━━ The data
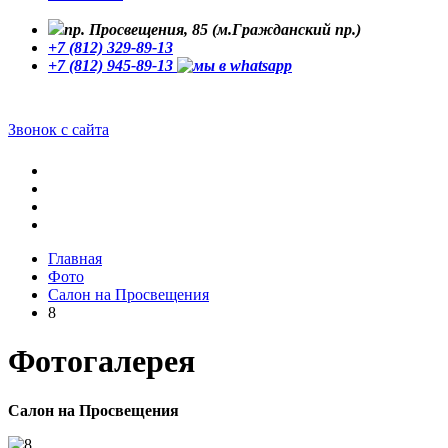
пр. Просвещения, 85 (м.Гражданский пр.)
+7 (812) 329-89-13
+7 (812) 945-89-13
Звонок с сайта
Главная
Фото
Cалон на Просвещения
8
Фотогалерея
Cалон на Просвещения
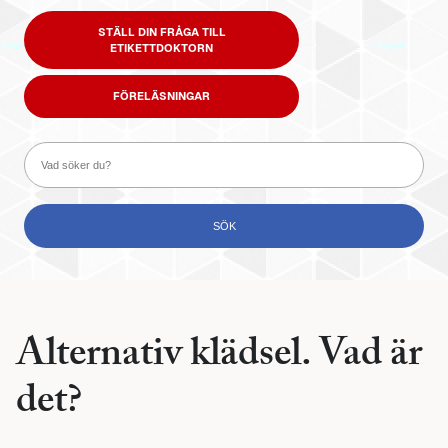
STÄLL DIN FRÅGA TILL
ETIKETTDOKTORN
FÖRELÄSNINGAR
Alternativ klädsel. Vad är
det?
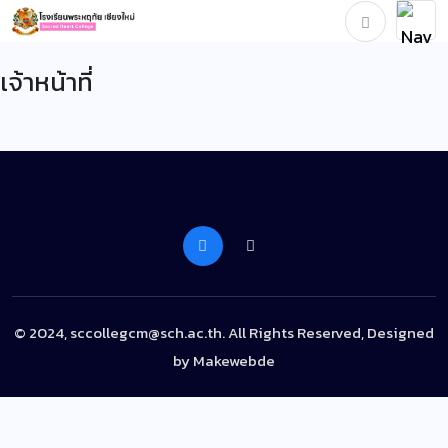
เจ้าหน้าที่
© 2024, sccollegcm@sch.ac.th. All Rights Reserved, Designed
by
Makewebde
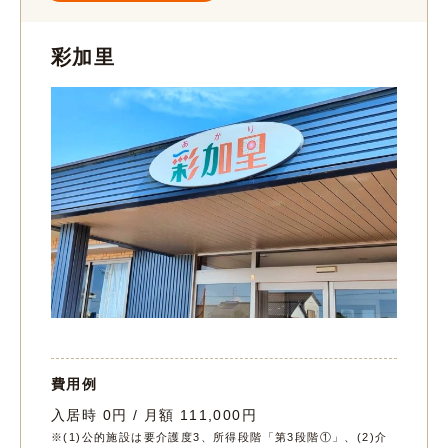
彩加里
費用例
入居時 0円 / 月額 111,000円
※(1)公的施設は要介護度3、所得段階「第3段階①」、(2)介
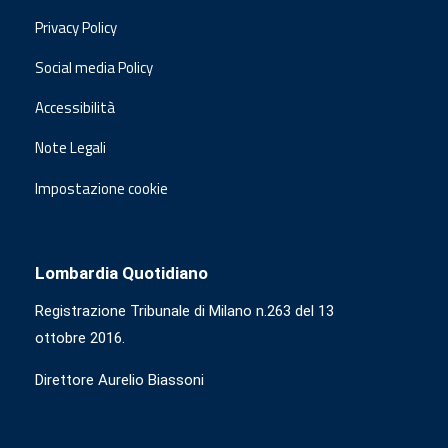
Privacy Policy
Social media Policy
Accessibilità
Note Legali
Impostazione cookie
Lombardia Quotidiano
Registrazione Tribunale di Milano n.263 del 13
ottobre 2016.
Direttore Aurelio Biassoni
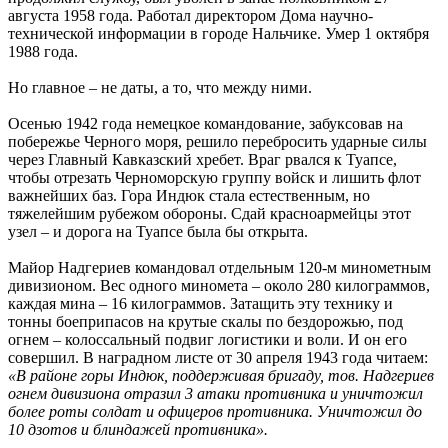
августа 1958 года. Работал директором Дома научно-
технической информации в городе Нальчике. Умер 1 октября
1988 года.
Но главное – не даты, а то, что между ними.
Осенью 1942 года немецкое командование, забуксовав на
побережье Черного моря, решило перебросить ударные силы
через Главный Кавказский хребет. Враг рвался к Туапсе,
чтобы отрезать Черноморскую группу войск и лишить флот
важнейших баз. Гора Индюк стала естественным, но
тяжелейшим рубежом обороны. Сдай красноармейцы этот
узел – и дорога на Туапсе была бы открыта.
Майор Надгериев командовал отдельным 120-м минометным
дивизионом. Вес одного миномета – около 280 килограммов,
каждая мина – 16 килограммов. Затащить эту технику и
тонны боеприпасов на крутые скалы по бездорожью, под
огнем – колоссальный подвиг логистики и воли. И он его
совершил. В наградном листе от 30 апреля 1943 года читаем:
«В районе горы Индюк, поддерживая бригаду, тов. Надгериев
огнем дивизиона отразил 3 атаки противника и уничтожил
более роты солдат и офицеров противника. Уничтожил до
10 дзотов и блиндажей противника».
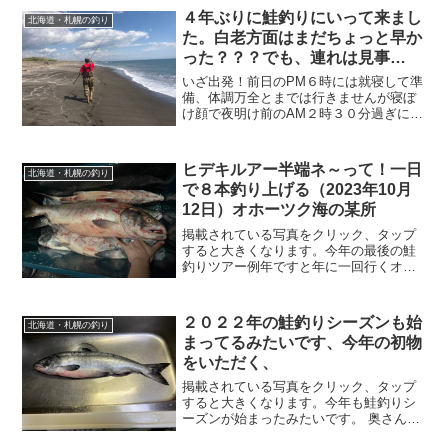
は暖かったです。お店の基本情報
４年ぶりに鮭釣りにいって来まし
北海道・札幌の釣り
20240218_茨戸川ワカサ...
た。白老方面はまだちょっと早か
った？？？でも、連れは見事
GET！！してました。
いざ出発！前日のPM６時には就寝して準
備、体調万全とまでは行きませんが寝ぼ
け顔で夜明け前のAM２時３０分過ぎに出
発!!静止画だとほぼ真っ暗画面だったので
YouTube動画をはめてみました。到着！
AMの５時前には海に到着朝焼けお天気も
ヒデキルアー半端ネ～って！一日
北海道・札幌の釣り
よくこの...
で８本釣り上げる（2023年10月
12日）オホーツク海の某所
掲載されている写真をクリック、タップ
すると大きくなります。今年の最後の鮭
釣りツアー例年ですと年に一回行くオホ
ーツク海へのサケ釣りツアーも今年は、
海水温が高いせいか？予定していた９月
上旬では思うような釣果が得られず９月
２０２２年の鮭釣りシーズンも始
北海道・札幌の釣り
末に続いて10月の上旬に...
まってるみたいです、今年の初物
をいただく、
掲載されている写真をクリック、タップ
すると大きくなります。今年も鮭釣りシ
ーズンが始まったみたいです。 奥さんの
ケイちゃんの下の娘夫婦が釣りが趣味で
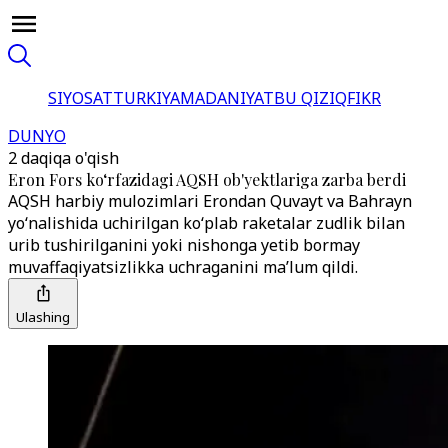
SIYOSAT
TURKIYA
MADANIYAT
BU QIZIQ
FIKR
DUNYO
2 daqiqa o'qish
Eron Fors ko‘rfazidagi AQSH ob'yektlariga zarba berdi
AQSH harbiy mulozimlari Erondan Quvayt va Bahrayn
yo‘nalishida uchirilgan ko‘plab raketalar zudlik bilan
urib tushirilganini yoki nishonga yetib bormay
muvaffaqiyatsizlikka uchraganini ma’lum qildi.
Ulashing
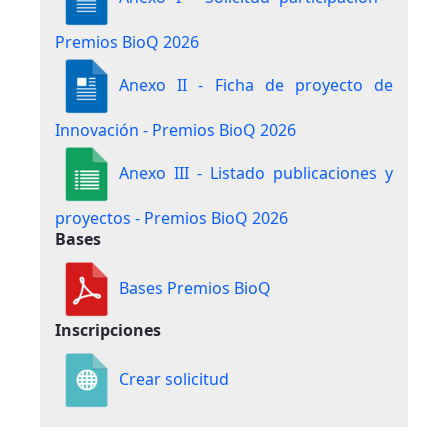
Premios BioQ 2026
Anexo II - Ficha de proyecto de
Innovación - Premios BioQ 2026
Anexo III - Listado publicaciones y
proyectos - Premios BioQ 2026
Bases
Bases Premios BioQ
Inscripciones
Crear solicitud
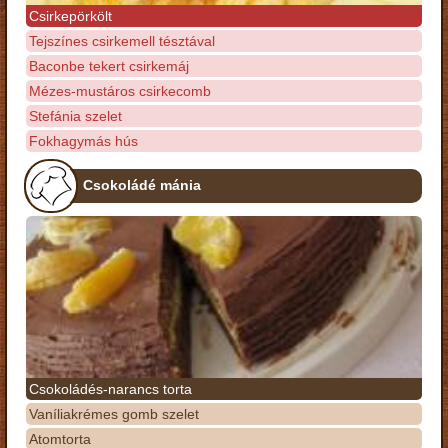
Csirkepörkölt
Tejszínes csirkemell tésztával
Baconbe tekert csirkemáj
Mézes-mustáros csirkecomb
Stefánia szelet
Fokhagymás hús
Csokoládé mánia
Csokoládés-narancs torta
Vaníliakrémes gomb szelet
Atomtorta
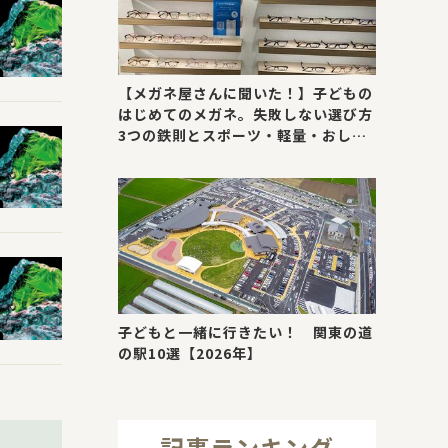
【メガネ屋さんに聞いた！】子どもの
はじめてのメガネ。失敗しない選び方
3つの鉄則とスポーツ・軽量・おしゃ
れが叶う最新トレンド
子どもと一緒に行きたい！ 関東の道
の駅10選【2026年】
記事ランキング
━━━━
Rewrite the entries between the lines containing "เจ้าหน้าที่" and "Direttore Aurelio Biassoni", inclusive, changing "Policy" to "Statement" and leaving everything else as it is. Give only those lines, without the pictures.

Result of this exercise
เจ้าหน้าที่
© 2024, sccollegcm@sch.ac.th. All Rights Reserved, Designed
by
Makewebde
彩加里
費用例
入居時 0円 / 月額 111,000円
※(1)公的施設は要介護度3、所得段階「第3段階①」、(2)介
Privacy Statement
Social media Statement
Accessibilità
Note Legali
Impostazione cookie
Lombardia Quotidiano
Registrazione Tribunale di Milano n.263 del 13
ottobre 2016.
Direttore Aurelio Biassoni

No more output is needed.